Crash, Babal, Damages, Lost, John from Cincinnati



Recently there have been a number of films and TV shows that have based the dramatic elements of their presentation not in action or character development, but in the intricate and mysterious ways that distinct narratives of individual people come together.

In films like Crash and Babal, the heart of the story surrounds the odd interactions of people from distinct and different worlds. In a globalized world that, ironically, seems to push us away from a shared human story rather than into one, such films ask questions about how we might impact other peoples’ lives in very deep ways without knowing it. Or to say it another way, how might we be connected beyond what our social constructs allow us to see?

In TV shows like the new drama, Damages, and the hit show, Lost, time and space are blurred, bouncing the viewer between past to present, back and forth again and again to show us how distinct narratives of individuals cross each other and impact our individual destinies. Lost, for instance, at least in my mind, seems to ask the fundamental question, what if everything really is connected? In a world in which it seems so may of our interactions (such as getting cash at an ATM, renting a movie, sitting next to someone on a plane, cutting someone off on the highway) are routine, or errands void of meaning, it asks, what if such occurrences are connected to a larger narrative? What if such things, while seeming to be easily deleted from the hard drive of our consciousness, actually, were to reappear to reveal that they possessed within them a story that could not be easily deleted? Lost asks, what if such meaningless happenings were actually knit into a larger story? We are so used to such things being arbitrary and forgettable, that to entertain such thoughts is haunting and frightening. Therefore, when the viewer is given a flashback that reveals that Jack and Desmond, now stuck on an island together as apparent strangers, had a short, random and irrelevant conversation years earlier (that is spookily meaningful, now that they are so clearly connected) we are shocked and frightened.

Lost, like the new HBO show, John from Cincinnati, not only draws on the evocative idea that our actions are bound in a larger narrative (that the individualism of modernity and late-modernity may be more of an illusion than reality), but also asks, what if this larger narrative links not only distinct persons to one another but also with something metaphysical? These two shows draw out the metaphysical reality to push against not only individualism, but also the positivism of modernity. They ask whether we have been socialized to ignore the larger narrative, but also, what if at the heart of the larger narrative is a reality that is mysterious and spiritual?

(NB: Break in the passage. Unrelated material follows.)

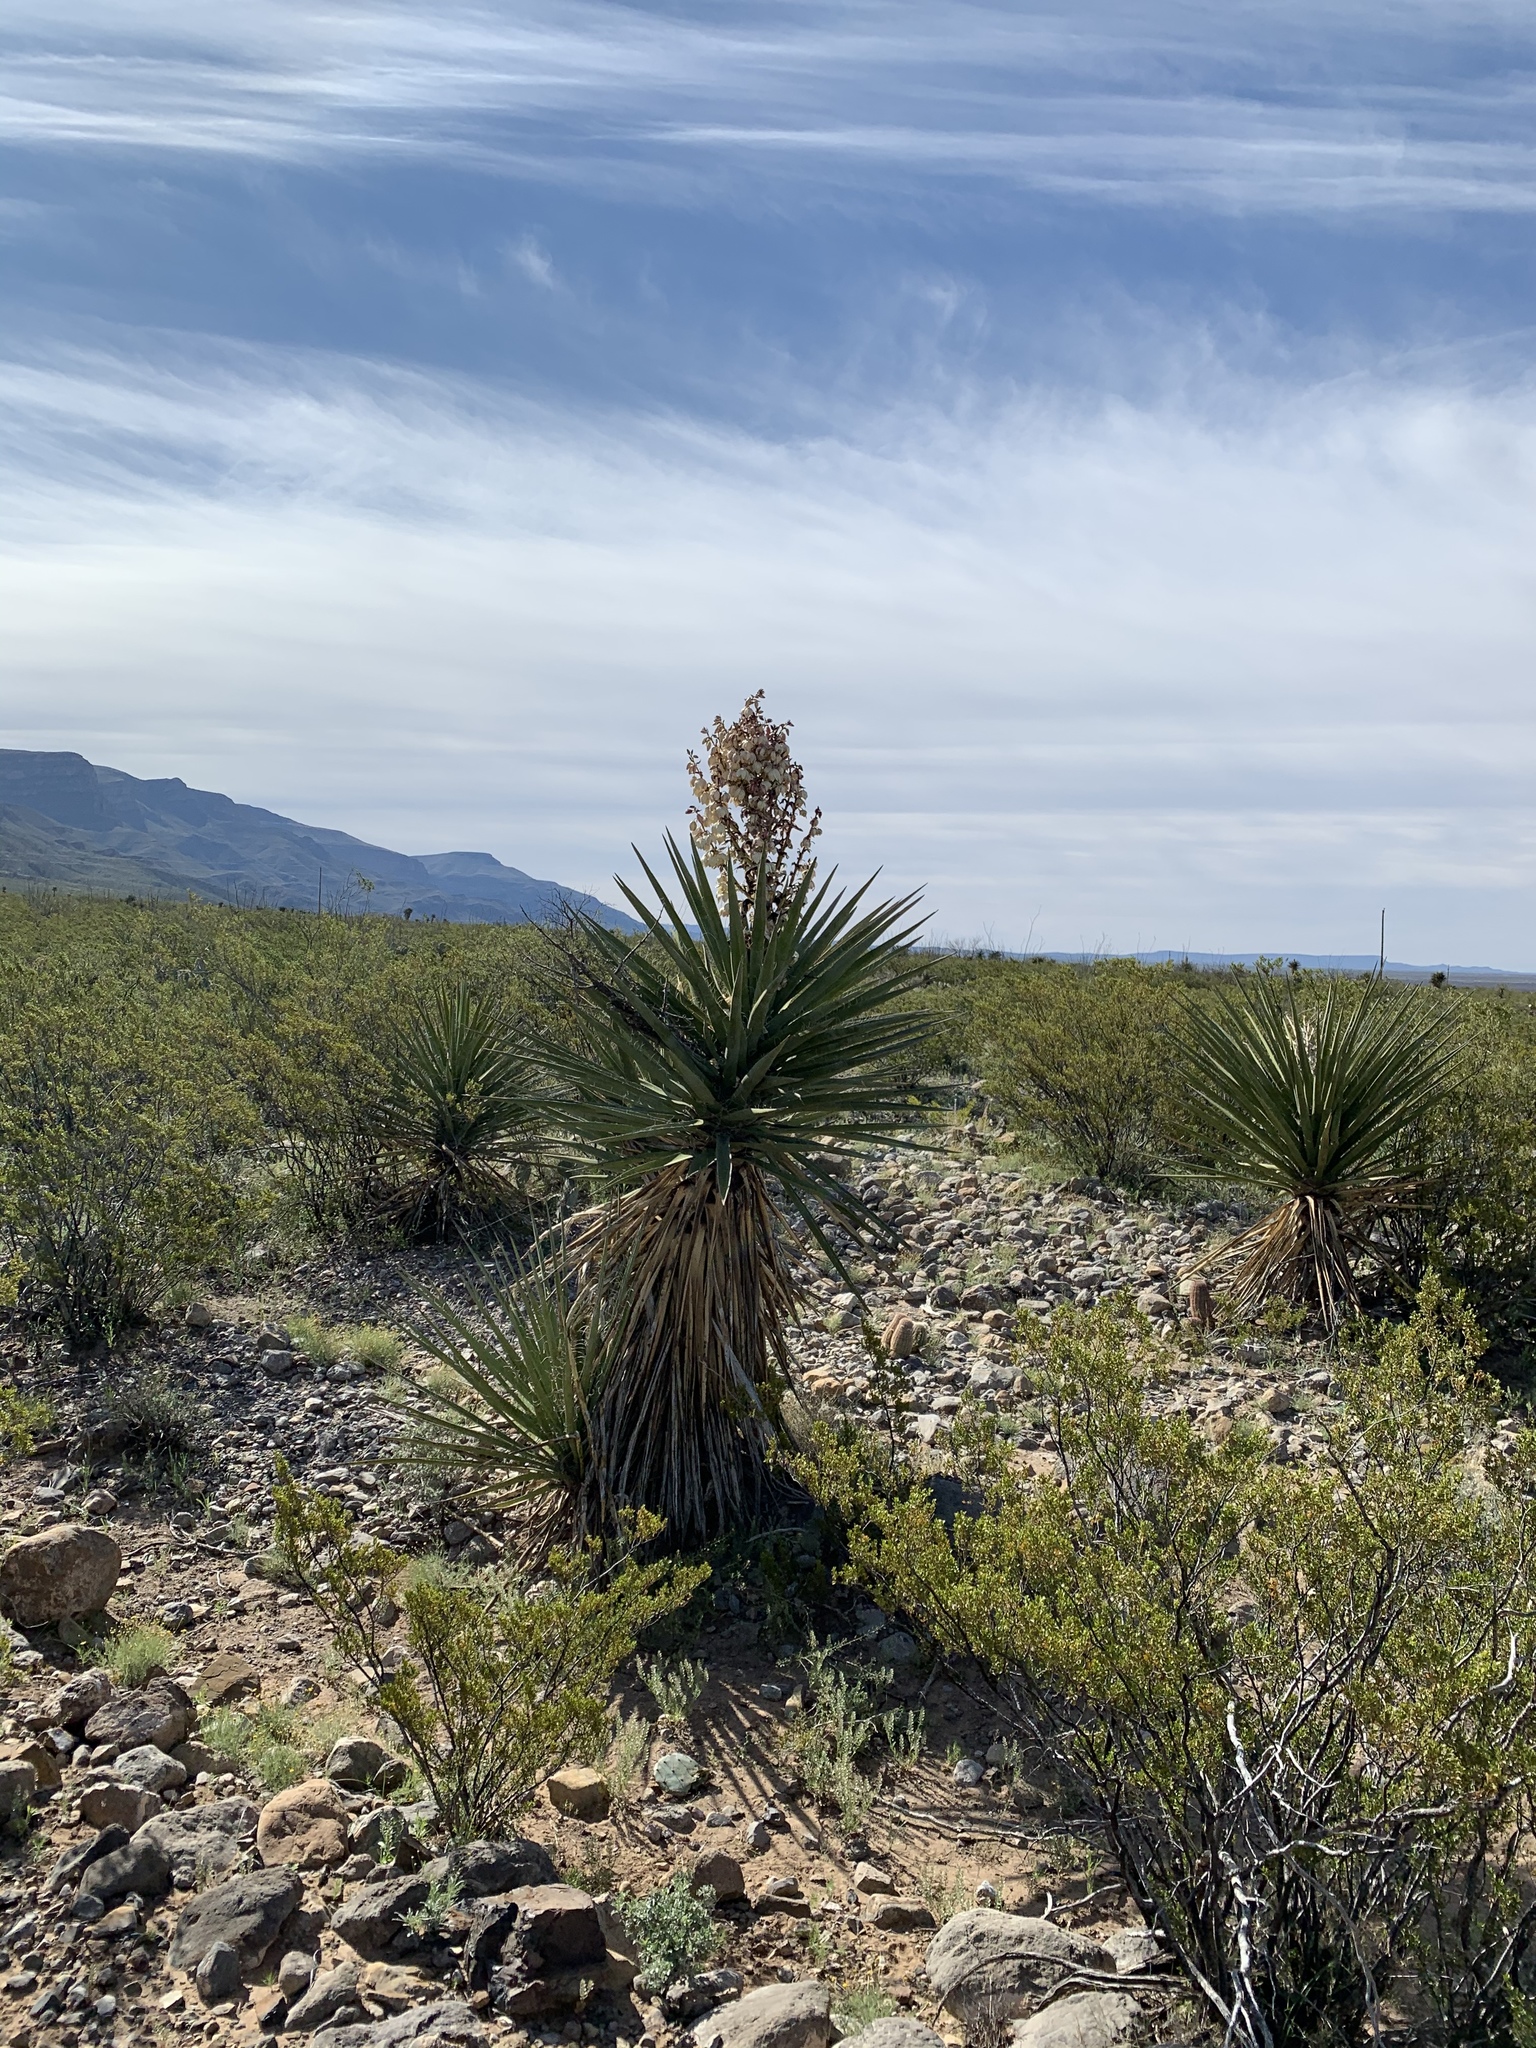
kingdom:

What if we have not only been taught to believe that our random actions in society have no connection to other’s story or a larger story, but also have been taught to ignore that this story revolves around something beyond us?

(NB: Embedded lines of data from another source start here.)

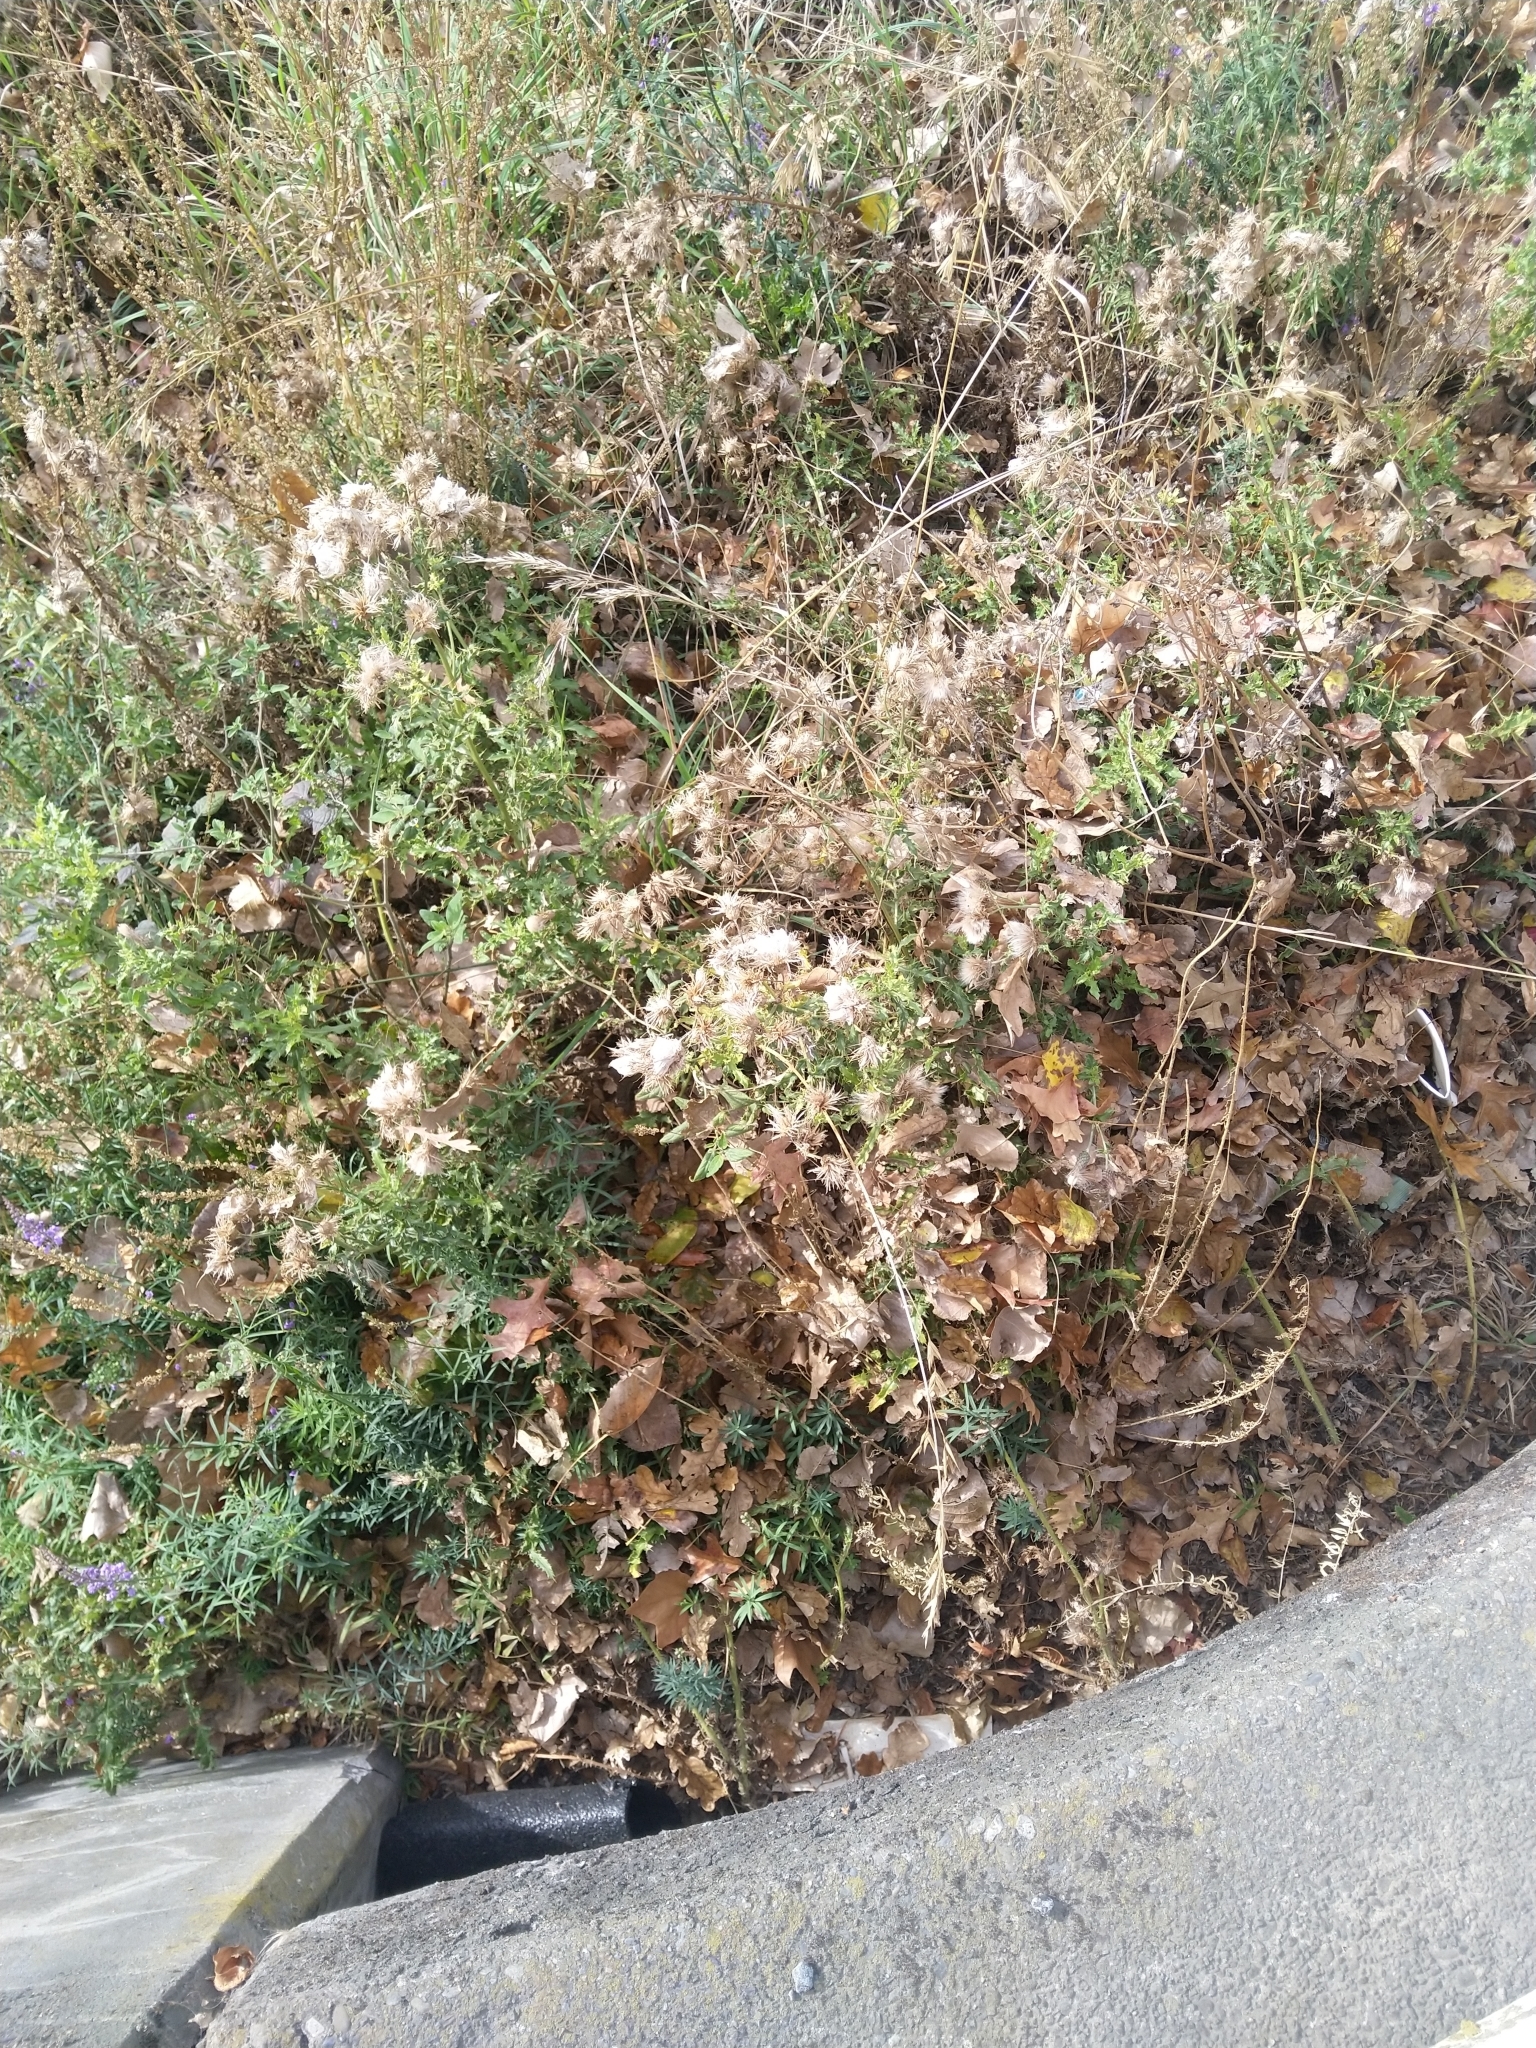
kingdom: Plantae
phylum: Tracheophyta
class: Magnoliopsida
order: Asterales
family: Asteraceae
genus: Cirsium
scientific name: Cirsium arvense
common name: Creeping thistle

What does all this mean for preaching? It signals the need for the preacher to be a storyteller, knitting together peoples’ distinct narratives in the world, showing connections between multiple stories and God’s own story of revelation and reconciliation within history. The preacher must be able to (like in Lost and Damages) skillfully bounce back and forth in time and space, taking people from the biblical world to their own and back again. By richly indwelling the stories of individuals, society, and the world, exploring how they are connected to the single narrative of God’s continued ministry, the preacher lifts up narratives and point out their interpenetration. The preacher’s objective (as with the best narratives) is to invite people to join him or her as the storyteller seeks to articulate the mystery and beauty of this reality into which God enters to love it in the powerful weakness of God’s own humanity.